Carbon-based Neural Interfaces
Background: Neural interfaces provide a direct connection between electronic devices and the nervous system, enabling researchers to record neural activity, investigate neural function and deliver stimulation for biomedical applications. Integrating electrical stimulation, electrophysiological recording and neurochemical sensing could provide a more comprehensive view of neural function by capturing both electrical activity and the chemical environment in which it occurs. Achieving this requires materials and electrode designs that support sensitive measurements, effective stimulation and reliable interactions with neural tissue. Carbon-based materials—including diamond, carbon fibres, graphene and carbon nanotubes—offer a versatile platform for developing these multifunctional interfaces. Their diverse electrical, electrochemical, mechanical and surface properties create opportunities to tailor electrodes to different recording, stimulation and sensing tasks. Understanding how these properties translate into device performance is essential for developing interfaces suited to specific experimental and biomedical needs.
Aims: This project aims to develop carbon-based multielectrode arrays that combine neural stimulation, electrophysiological recording and neurochemical sensing. We investigate how material composition, surface modification, electrode geometry and fabrication methods influence key aspects of performance, including recording sensitivity, stimulation efficiency, chemical selectivity and stability. Through device fabrication and experimental characterisation, we aim to identify designs that support reliable measurements and controlled stimulation while maintaining compatibility with neural tissue.
Non-Animal Models for Neural Interface Development
Background: Neural interface development often relies on animal studies to evaluate device performance and interactions with neural tissue. These interactions involve more than the ability to record or stimulate neurons: they also depend on the surrounding cellular environment, the organisation of neural networks and tissue responses to implanted materials. Reproducing relevant aspects of this complexity in controlled laboratory models could help researchers identify promising designs, investigate mechanisms of device–tissue interaction and refine technologies before progressing to animal studies. In vitro models offer opportunities to examine these factors under conditions that can be systematically controlled and monitored. However, their value depends on how well they reproduce the biological features relevant to a particular application. Developing more predictive models therefore requires a balance between biological complexity, experimental accessibility and reproducibility, alongside a clear understanding of what each model can—and cannot—represent.
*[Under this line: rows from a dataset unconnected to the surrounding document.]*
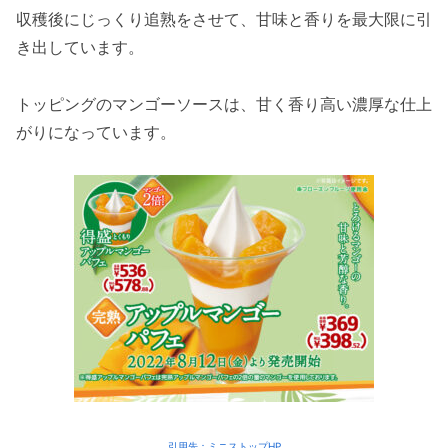
収穫後にじっくり追熟をさせて、甘味と香りを最大限に引
き出しています。
トッピングのマンゴーソースは、甘く香り高い濃厚な仕上
がりになっています。
引用先：ミニストップHP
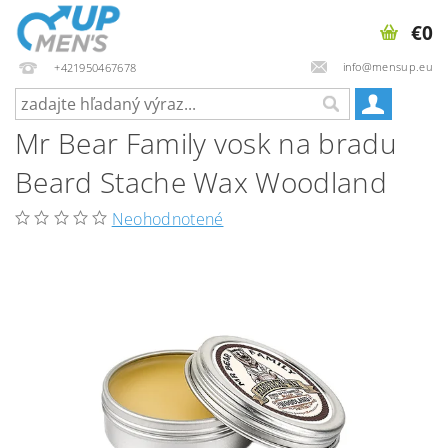
€0
info@mensup.eu
+421950467678
Mr Bear Family vosk na bradu
Beard Stache Wax Woodland
Neohodnotené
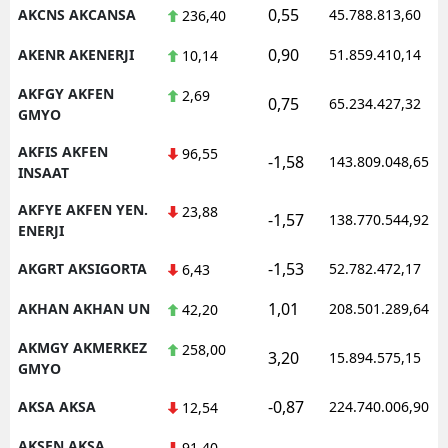
0,55
AKCNS AKCANSA
45.788.813,60
236,40
0,90
AKENR AKENERJI
51.859.410,14
10,14
AKFGY AKFEN
2,69
0,75
65.234.427,32
GMYO
AKFIS AKFEN
96,55
-1,58
143.809.048,65
INSAAT
AKFYE AKFEN YEN.
23,88
-1,57
138.770.544,92
ENERJI
-1,53
AKGRT AKSIGORTA
52.782.472,17
6,43
1,01
AKHAN AKHAN UN
208.501.289,64
42,20
AKMGY AKMERKEZ
258,00
3,20
15.894.575,15
GMYO
-0,87
AKSA AKSA
224.740.006,90
12,54
AKSEN AKSA
91,40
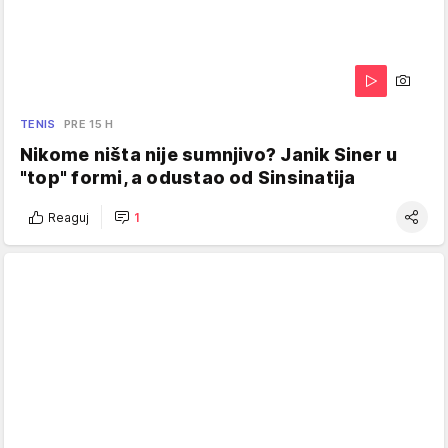
TENIS
PRE 15 H
Nikome ništa nije sumnjivo? Janik Siner u
"top" formi, a odustao od Sinsinatija
Reaguj
1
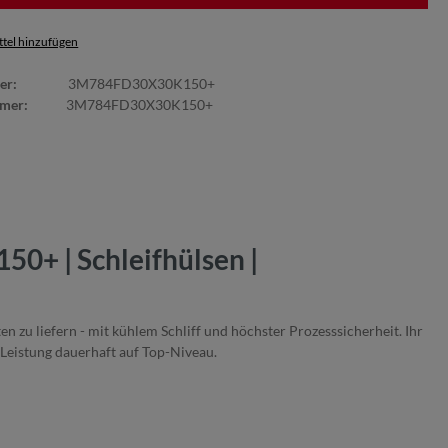
tel hinzufügen
er:
3M784FD30X30K150+
mmer:
3M784FD30X30K150+
0+ | Schleifhülsen |
 zu liefern - mit kühlem Schliff und höchster Prozesssicherheit. Ihr
 Leistung dauerhaft auf Top-Niveau.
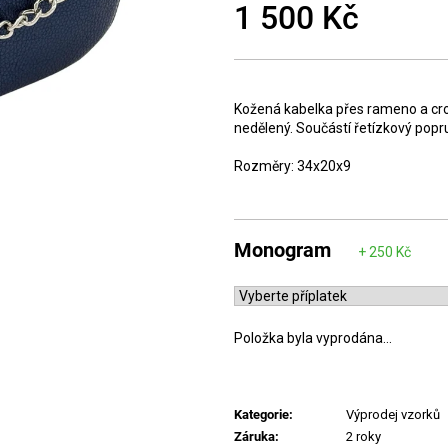
1 500 Kč
Měrná
cena:
Kožená kabelka přes rameno a cro
nedělený. Součástí řetízkový pop
Rozměry: 34x20x9
Monogram
Položka byla vyprodána…
Kategorie
:
Výprodej vzorků
Záruka
:
2 roky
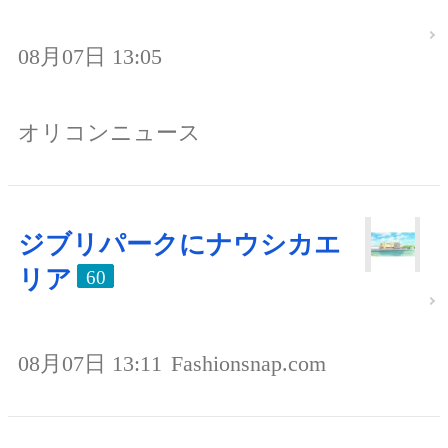
08月07日 13:05
オリコンニュース
ジブリパークにナウシカエ
リア
60
08月07日 13:11
Fashionsnap.com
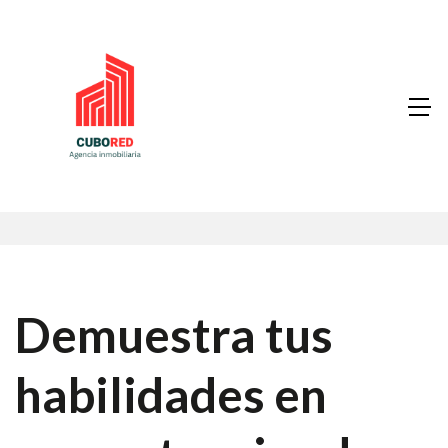
Demuestra tus
habilidades en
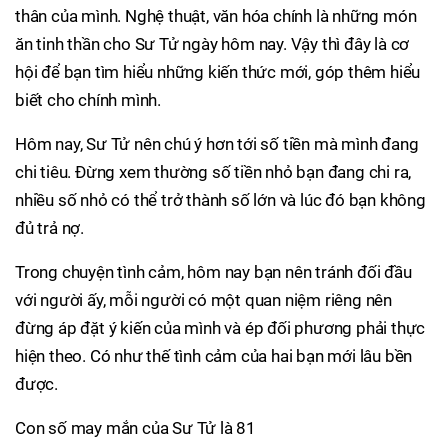
thân của mình. Nghệ thuật, văn hóa chính là những món
ăn tinh thần cho Sư Tử ngày hôm nay. Vậy thì đây là cơ
hội để bạn tìm hiểu những kiến thức mới, góp thêm hiểu
biết cho chính mình.
Hôm nay, Sư Tử nên chú ý hơn tới số tiền mà mình đang
chi tiêu. Đừng xem thường số tiền nhỏ bạn đang chi ra,
nhiều số nhỏ có thể trở thành số lớn và lúc đó bạn không
đủ trả nợ.
Trong chuyện tình cảm, hôm nay bạn nên tránh đối đầu
với người ấy, mỗi người có một quan niệm riêng nên
đừng áp đặt ý kiến của mình và ép đối phương phải thực
hiện theo. Có như thế tình cảm của hai bạn mới lâu bền
được.
Con số may mắn của Sư Tử là 81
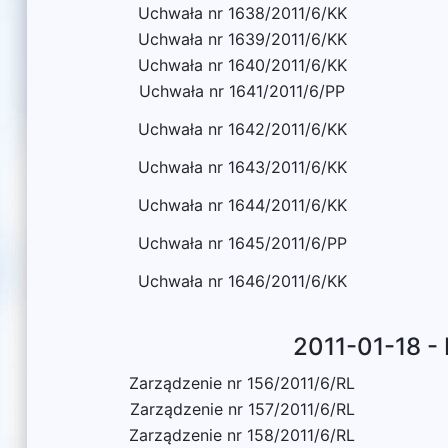
Uchwała nr 1638/2011/6/KK
Uchwała nr 1639/2011/6/KK
Uchwała nr 1640/2011/6/KK
Uchwała nr 1641/2011/6/PP
Uchwała nr 1642/2011/6/KK
Uchwała nr 1643/2011/6/KK
Uchwała nr 1644/2011/6/KK
Uchwała nr 1645/2011/6/PP
Uchwała nr 1646/2011/6/KK
2011-01-18 -
Zarządzenie nr 156/2011/6/RL
Zarządzenie nr 157/2011/6/RL
Zarządzenie nr 158/2011/6/RL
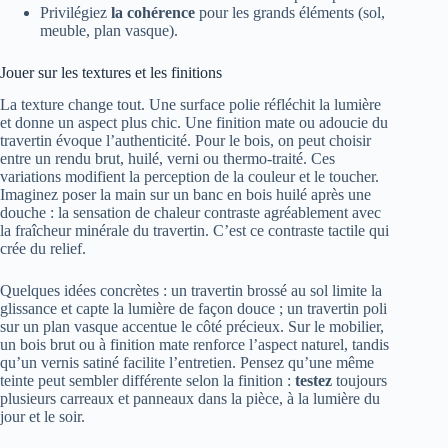
Privilégiez
la cohérence
pour les grands éléments (sol,
meuble, plan vasque).
Jouer sur les textures et les finitions
La texture change tout. Une surface polie réfléchit la lumière
et donne un aspect plus chic. Une finition mate ou adoucie du
travertin évoque l’authenticité. Pour le bois, on peut choisir
entre un rendu brut, huilé, verni ou thermo-traité. Ces
variations modifient la perception de la couleur et le toucher.
Imaginez poser la main sur un banc en bois huilé après une
douche : la sensation de chaleur contraste agréablement avec
la fraîcheur minérale du travertin. C’est ce contraste tactile qui
crée du relief.
Quelques idées concrètes : un travertin brossé au sol limite la
glissance et capte la lumière de façon douce ; un travertin poli
sur un plan vasque accentue le côté précieux. Sur le mobilier,
un bois brut ou à finition mate renforce l’aspect naturel, tandis
qu’un vernis satiné facilite l’entretien. Pensez qu’une même
teinte peut sembler différente selon la finition :
testez
toujours
plusieurs carreaux et panneaux dans la pièce, à la lumière du
jour et le soir.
Aims: This project aims to develop in vitro models that reproduce selected structural and functional features of the neural environment encountered by neural interfaces. We will use these platforms to evaluate electrical stimulation, neural recording and interactions between electrode materials and neural tissue. Particular emphasis will be placed on assessing neural viability, network activity and the stability of interface performance over time. We also aim to establish reproducible testing methods that allow interface materials, electrode designs and stimulation strategies to be compared under controlled conditions. By examining how model composition and culture conditions influence measured responses, we will identify which features are necessary for different testing applications and assess the models’ relevance to in vivo performance. The broader goal is to create practical, reliable platforms for screening and refining neural interface technologies, supporting more informed experimental decisions and reducing reliance on animal studies.